We have seen that the Mishna (87a-b) teaches that a farm worker in the fields is permitted to eat as he harvests or performs other work. Our Gemara quotes a baraita that teaches that the employer can offer food or drink to the workers before they begin the harvest in order to limit the amount that they eat; similarly the workers can bring an appetizer to eat that will help them consume a large amount of fruit.

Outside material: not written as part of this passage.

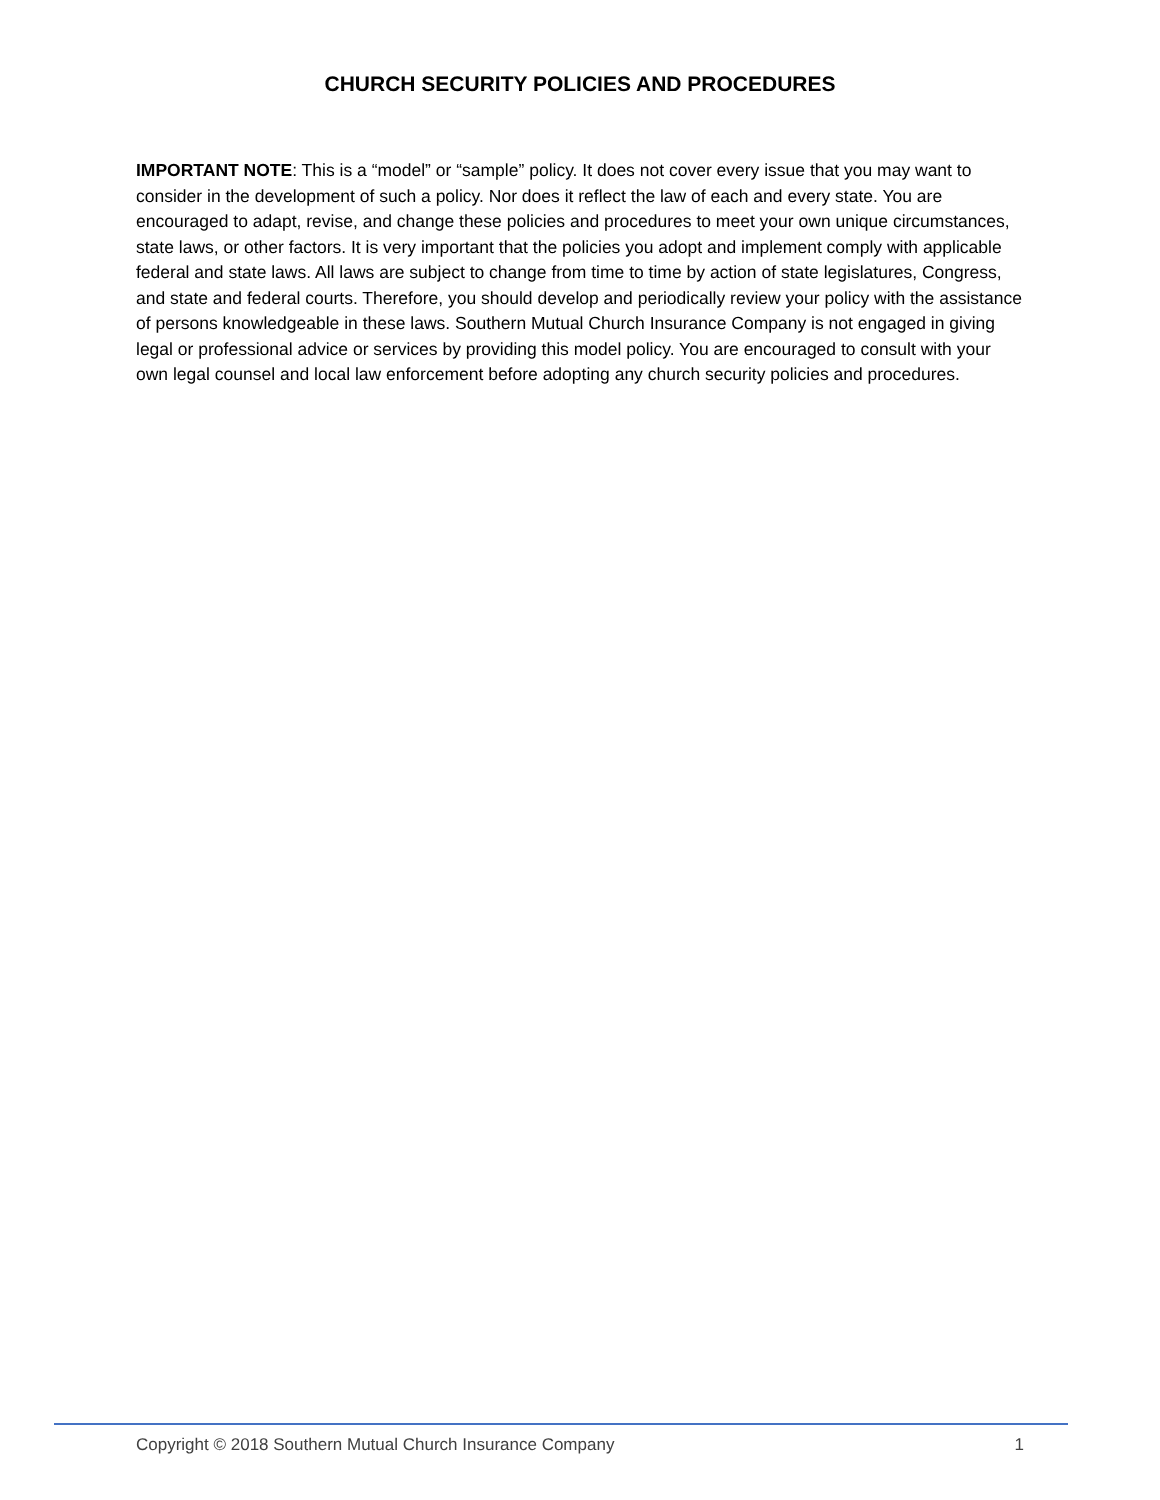CHURCH SECURITY POLICIES AND PROCEDURES
IMPORTANT NOTE: This is a “model” or “sample” policy. It does not cover every issue that you may want to consider in the development of such a policy. Nor does it reflect the law of each and every state. You are encouraged to adapt, revise, and change these policies and procedures to meet your own unique circumstances, state laws, or other factors. It is very important that the policies you adopt and implement comply with applicable federal and state laws. All laws are subject to change from time to time by action of state legislatures, Congress, and state and federal courts. Therefore, you should develop and periodically review your policy with the assistance of persons knowledgeable in these laws. Southern Mutual Church Insurance Company is not engaged in giving legal or professional advice or services by providing this model policy. You are encouraged to consult with your own legal counsel and local law enforcement before adopting any church security policies and procedures.
Copyright © 2018 Southern Mutual Church Insurance Company 1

The question that our Gemara poses is whether the worker can roast the fruit in order to make it tastier when he eats. Although there are a number of baraitot that the Gemara quotes that seem to prohibit this kind of preparation, the Gemara rejects them as proof, arguing that it may not be intrinsically forbidden to roast the fruit, rather this may be a problem of bittul melakha – that an employee is not allowed to take time off from his work in order to prepare the fruit that he is permitted to eat. Thus, if a worker comes to the field with his wife or his children who are not working, perhaps he would be permitted to pick a fruit intending to eat it himself – a right expressly granted to him by the Torah – and hand it to his wife or to his child to prepare for him. The Gemara does not succeed in finding a decisive proof to resolve this question.
According to the Rambam, if a worker who was hired to harvest a field takes time off from his work to prepare fruit that he picked by roasting it, for example, not only is he stealing time from his employer, but he also is stealing the fruit, since he is only allowed to eat while he is working. Once he stops harvesting, he loses his right to eat from the fruit.